The data:

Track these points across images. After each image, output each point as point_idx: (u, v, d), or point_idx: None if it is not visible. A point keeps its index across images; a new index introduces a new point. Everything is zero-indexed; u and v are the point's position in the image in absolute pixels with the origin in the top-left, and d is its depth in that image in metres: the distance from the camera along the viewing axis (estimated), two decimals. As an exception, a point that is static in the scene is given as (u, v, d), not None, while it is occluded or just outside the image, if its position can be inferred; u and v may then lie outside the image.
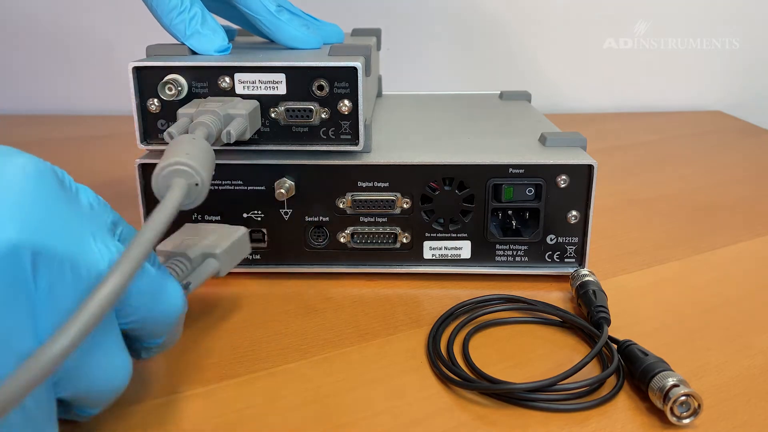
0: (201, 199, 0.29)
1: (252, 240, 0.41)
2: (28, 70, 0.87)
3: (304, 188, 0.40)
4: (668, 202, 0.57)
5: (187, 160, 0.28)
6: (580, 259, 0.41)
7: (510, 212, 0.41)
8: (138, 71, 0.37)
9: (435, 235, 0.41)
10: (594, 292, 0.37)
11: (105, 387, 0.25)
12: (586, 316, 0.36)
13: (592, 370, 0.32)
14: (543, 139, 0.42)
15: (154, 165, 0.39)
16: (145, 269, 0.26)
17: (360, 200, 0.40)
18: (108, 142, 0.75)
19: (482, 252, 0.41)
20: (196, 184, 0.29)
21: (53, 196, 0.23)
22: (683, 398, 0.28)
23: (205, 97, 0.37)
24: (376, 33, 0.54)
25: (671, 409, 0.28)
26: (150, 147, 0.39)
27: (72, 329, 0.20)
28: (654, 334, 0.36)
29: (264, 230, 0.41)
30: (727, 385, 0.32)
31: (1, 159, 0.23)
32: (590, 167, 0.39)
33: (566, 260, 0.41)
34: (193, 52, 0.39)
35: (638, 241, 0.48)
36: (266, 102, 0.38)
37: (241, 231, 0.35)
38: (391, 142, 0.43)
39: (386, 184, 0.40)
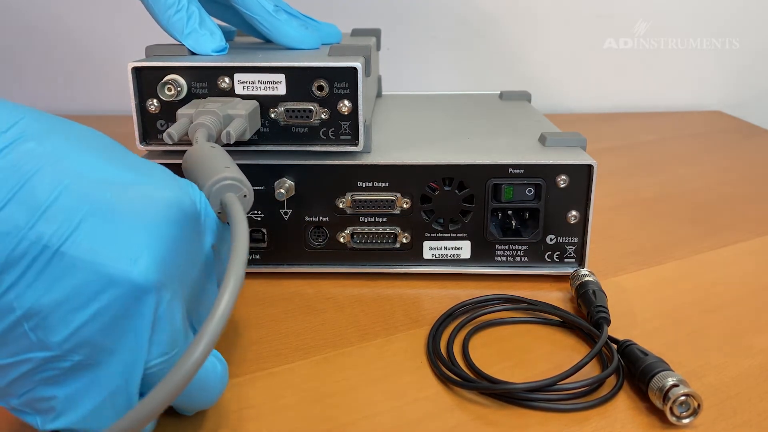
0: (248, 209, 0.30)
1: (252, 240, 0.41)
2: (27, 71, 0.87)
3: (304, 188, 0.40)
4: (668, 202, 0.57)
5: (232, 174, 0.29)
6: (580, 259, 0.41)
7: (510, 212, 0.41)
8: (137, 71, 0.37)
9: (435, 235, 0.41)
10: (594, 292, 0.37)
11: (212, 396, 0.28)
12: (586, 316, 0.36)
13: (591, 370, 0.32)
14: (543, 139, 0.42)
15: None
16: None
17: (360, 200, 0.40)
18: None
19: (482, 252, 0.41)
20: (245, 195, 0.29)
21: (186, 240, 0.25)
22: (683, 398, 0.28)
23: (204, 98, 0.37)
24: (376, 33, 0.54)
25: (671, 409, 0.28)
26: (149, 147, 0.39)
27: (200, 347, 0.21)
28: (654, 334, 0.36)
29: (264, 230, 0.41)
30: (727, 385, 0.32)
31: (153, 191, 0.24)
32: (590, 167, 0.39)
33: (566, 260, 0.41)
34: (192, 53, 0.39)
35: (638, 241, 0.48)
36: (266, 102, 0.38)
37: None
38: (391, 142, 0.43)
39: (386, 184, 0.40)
* * *
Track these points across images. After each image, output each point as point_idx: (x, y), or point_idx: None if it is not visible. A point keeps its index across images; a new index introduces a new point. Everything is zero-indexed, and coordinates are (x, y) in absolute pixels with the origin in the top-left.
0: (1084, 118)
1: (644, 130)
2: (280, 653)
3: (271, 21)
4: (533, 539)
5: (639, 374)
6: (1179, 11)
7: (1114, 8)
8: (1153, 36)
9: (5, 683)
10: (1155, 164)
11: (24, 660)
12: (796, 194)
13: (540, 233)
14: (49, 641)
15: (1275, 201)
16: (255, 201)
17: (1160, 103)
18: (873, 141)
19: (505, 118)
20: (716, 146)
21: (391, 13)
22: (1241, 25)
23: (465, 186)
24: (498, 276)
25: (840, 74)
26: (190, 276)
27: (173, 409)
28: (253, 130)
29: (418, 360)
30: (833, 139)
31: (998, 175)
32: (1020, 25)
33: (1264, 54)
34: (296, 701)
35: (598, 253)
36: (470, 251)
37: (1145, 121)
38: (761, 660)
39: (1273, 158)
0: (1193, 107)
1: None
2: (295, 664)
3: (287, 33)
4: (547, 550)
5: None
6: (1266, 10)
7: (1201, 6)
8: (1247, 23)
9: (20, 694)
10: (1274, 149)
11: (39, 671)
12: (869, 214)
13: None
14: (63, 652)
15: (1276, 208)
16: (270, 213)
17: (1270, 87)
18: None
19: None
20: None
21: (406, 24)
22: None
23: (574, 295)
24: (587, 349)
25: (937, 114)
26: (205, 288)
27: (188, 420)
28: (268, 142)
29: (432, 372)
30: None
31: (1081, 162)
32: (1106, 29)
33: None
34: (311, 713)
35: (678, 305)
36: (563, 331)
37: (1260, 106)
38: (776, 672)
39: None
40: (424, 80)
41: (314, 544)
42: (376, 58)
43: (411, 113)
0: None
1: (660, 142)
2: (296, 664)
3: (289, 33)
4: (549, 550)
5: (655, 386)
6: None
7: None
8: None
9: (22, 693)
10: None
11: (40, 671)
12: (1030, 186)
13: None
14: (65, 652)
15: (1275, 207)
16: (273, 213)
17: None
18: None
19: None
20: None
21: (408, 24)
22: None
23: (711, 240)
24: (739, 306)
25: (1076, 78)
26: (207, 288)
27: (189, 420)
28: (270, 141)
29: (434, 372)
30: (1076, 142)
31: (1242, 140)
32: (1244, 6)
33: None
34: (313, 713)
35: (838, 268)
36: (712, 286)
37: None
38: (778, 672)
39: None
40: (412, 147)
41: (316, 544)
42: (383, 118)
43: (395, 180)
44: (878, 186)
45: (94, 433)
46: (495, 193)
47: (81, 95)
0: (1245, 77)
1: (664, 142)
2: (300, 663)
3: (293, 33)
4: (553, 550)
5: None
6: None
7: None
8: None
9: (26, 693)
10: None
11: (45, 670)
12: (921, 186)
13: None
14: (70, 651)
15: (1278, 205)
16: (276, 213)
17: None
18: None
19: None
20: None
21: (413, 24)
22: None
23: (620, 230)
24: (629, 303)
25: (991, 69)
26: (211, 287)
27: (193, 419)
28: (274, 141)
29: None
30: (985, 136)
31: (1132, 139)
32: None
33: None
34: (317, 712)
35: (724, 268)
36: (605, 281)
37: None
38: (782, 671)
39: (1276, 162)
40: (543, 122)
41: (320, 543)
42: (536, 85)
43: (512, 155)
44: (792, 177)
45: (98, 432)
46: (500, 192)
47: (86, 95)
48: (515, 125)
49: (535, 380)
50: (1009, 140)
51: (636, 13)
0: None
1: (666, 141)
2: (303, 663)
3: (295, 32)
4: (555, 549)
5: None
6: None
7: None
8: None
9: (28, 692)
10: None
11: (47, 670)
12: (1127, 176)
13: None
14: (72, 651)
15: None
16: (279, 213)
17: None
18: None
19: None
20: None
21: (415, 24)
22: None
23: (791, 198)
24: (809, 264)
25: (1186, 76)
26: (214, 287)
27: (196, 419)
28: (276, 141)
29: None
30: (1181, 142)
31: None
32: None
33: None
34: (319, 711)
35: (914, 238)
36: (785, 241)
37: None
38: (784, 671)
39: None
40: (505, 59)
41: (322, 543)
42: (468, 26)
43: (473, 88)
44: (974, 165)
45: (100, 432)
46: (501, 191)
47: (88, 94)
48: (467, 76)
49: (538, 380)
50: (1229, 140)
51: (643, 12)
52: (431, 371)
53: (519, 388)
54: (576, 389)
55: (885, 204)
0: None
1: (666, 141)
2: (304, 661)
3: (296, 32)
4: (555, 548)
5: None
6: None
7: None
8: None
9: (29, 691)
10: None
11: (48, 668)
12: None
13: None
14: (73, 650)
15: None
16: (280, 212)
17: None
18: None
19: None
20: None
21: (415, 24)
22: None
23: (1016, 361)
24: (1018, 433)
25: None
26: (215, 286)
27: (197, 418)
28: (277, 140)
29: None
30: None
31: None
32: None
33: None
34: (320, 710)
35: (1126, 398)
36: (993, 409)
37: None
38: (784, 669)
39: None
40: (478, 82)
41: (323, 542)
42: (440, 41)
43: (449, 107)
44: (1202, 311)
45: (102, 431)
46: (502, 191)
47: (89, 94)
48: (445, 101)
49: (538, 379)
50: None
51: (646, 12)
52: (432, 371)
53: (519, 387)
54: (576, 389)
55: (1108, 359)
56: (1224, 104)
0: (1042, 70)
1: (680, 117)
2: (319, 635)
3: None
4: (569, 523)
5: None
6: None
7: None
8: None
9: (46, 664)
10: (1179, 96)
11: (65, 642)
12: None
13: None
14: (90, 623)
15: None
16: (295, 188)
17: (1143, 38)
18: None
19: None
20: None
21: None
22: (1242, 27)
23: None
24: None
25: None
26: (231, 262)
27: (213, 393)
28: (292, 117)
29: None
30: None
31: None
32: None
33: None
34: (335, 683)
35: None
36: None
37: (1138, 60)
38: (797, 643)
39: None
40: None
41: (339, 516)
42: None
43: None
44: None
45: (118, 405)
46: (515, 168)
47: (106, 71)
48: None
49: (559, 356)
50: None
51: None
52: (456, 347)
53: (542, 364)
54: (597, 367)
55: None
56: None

Instructions for the task:
Starting at the line containing "outside the image." and stopping at the line containing "2: (28, 70, 0.87)", output each line exactly as it appears above. Leave out the pictures.

Reply:
Track these points across images. After each image, output each point as point_idx: (u, v, d), or point_idx: None if it is not visible. A point keeps its index across images; a new index introduces a new point. Everything is zero-indexed; u and v are the point's position in the image in absolute pixels with the origin in the top-left, and d is its depth in that image in metres: the distance from the camera along the viewing axis (estimated), two decimals. As an exception, a point that is static in the scene is given as (u, v, d), not None, while it is occluded or just outside the image, if its position can be inferred; u and v may then lie outside the image.
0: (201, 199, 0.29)
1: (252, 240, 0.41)
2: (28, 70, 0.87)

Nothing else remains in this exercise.